Accuracy: [0.82 0.9  0.8  0.8  0.78]
Accuracy mean: 0.82


In [67]:
# Decision trees come with an attribute feature_importances_ to communicate the important features
# Define the model using the best hyperparameters
best_clf = DecisionTreeClassifier(
    class_weight=None,
    criterion="gini",
    max_depth=9,
    max_features=0.8,
    max_leaf_nodes=47,
    min_impurity_decrease=0.0,
    min_samples_leaf=1,
    min_samples_split=8,
    min_weight_fraction_leaf=0.05,
    random_state=2,
    splitter="best",
)

# Fit the model to the dataset
best_clf.fit(X, y)

In [68]:
# Let's see the most important features
best_clf.feature_importances_

array([0.04830121, 0.04008887, 0.47546568, 0.        , 0.        ,
       0.        , 0.        , 0.00976578, 0.        , 0.02445397,
       0.02316427, 0.1774694 , 0.20129082])

In [69]:
# Zip the columns along with the most important features, then display them in reverse order
feature_dict = dict(zip(X.columns, best_clf.feature_importances_))

import operator

# Sort dict by values as a list of tuples
sorted(feature_dict.items(), key=operator.itemgetter(1), reverse=True)[0:3]

[('cp', 0.47546567857183675),
 ('thal', 0.20129082387838435),
 ('ca', 0.1774694042213901)]

The three most important features are `cp` (chest pain type), `thalach` (maximum heart rate achieved), and `ca` (number of major vessels colored by fluoroscopy).

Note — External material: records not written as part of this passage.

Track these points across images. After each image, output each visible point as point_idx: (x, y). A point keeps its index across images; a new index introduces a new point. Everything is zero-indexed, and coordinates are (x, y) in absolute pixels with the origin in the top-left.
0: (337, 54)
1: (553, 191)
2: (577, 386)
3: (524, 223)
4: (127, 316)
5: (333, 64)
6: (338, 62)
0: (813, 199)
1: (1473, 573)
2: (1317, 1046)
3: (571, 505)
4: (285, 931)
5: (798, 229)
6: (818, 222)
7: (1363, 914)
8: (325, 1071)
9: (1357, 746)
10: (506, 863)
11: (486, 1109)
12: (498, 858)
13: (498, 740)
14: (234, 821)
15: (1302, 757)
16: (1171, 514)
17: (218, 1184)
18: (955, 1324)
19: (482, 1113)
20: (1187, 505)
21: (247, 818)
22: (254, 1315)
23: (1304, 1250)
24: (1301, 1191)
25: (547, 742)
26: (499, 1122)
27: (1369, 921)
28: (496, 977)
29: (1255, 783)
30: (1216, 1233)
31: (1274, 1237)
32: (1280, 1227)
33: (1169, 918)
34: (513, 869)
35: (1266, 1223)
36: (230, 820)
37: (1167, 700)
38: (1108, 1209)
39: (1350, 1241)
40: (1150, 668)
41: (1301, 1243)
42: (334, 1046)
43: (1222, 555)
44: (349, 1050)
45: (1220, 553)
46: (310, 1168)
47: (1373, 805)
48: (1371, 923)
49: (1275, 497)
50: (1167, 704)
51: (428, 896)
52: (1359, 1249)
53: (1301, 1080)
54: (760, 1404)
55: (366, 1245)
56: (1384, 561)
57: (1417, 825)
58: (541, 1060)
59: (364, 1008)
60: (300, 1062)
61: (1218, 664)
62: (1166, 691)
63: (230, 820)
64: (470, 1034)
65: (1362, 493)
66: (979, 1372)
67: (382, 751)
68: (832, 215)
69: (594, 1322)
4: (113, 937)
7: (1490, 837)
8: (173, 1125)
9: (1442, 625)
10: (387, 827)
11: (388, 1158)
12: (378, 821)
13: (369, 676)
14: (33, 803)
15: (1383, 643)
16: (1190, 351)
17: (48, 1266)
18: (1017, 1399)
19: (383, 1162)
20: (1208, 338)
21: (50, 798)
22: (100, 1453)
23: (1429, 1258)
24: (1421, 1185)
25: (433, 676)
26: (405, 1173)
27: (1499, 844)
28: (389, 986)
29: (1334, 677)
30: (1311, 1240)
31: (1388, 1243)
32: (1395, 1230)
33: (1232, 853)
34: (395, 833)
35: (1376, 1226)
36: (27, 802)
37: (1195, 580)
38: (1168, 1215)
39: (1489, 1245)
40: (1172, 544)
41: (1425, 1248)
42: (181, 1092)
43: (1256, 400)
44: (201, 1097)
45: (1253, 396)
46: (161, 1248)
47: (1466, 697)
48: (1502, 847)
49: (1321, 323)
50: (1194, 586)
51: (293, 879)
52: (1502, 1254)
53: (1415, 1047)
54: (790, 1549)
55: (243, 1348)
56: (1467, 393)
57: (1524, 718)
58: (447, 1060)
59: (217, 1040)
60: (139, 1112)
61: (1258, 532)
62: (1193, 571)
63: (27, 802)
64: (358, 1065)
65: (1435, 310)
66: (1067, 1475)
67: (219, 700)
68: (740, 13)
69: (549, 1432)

These numbers may be interpreted as their explanation of variance: `cp` accounts for 48% of the variance, which is more than `thal` and `ca` combined. You can communicate with doctors and nurses by telling them that this model predicts if a patient has a heart disease with 82% accuracy using chest pain, maximum heart rate, and fluoroscopy as the three most important characteristics.